M’Kira : La situation se détériore à Tamdikt – Une décharge sauvage au centre du village !

Des citoyens du village Tamdikt, sis sur la RN68, dans la basse M’Kira, qui fut jadis un camp de regroupement des populations chassées de leurs villages, avant qu’une cité ne soit érigée par l’armée coloniale en 1959, juste après la sinistre opération militaire baptisée «Jumelles », ne cessent d’endurer la mal vie ne voyant pas le bout du tunnel apparaître. En effet, outre les divers problèmes qu’ils endurent, notamment celui de leur recasement dans des logements décents, ces villageois nous signalent que faute de ramassage d’ordures ménagères et d’existence de bacs, une décharge sauvage est apparue au beau milieu de la cité rendant la vie impossible aux riverains. « Durant plusieurs années, nous avions une benne à ordures et un camion de l’APC venait de temps à autre la vider, mais celle-ci est devenue inutilisable avec la rouille qui a fait son effet.

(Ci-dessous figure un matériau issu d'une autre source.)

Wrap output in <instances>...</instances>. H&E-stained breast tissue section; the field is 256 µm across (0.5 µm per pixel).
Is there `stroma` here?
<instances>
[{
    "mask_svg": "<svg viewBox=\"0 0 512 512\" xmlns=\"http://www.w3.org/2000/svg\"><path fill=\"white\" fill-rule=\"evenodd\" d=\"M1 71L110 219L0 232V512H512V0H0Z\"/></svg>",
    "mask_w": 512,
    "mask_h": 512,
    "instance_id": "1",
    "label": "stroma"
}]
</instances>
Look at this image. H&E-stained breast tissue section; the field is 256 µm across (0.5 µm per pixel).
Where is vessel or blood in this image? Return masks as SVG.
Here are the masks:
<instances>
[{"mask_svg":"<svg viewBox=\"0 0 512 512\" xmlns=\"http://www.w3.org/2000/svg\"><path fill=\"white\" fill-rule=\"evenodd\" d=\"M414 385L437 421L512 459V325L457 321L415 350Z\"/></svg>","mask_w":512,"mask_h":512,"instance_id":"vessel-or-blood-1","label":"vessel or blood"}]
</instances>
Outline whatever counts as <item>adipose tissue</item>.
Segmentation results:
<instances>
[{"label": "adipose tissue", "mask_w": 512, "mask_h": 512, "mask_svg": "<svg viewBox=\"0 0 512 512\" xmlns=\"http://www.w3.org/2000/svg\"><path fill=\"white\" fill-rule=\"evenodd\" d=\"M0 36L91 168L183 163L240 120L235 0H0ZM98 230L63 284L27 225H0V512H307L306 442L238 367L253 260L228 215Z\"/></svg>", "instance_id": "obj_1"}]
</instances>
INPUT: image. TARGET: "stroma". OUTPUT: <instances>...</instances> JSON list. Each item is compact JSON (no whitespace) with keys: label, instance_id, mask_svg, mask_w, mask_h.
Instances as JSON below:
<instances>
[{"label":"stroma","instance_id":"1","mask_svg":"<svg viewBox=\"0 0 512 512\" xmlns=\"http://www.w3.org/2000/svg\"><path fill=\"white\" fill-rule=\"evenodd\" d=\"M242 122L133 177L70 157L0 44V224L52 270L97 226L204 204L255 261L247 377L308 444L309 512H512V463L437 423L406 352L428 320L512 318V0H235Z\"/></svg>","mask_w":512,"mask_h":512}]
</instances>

Nous nous sommes ainsi retrouvés sans benne et nous n’avons pas de bacs à ordures pour la remplacer. Même les agents de notre APC chargés du ramassage des ordures ne sont pas passés depuis plusieurs mois », se plaignent ces citoyens, ajoutant qu’ils avaient adressé des doléances dans ce sens aux autorités communales qui s’étaient engagées à faire le nécessaire le plus rapidement possible. Aussitôt contacté M. Meziane Hassini, membre de l’exécutif communal, reconnaîtra cette regrettable situation que vit Tamdikt ainsi que la majorité des autres villages de M’Kira. « Le problème du ramassage des ordures ménagères ne concernent pas uniquement Tamdikt, mais touche également la totalité des hameaux situés loin du chef-lieu car notre APC ne dispose actuellement que d’une seule benne tasseuse qui doit  faire un déplacement de plus de quatre vingt kilomètres, en aller-retour, jusqu’au centre d’enfouissement technique de Draâ Essatchem pour le déchargement. Cependant, en ce qui concerne la disponibilité des bacs à ordures, comme nous l’avions déclaré à nos concitoyens, nous avons fait le nécessaire pour leur acquisition, et cela qui nécessite une réponse positive des pouvoirs publics pour lancer ensuite les soumissions auprès des fournisseurs, comme l’exige la réglementation. Tout ceci ne se fait pas du jour au lendemain, il faut un peu de temps », dira  notre interlocuteur.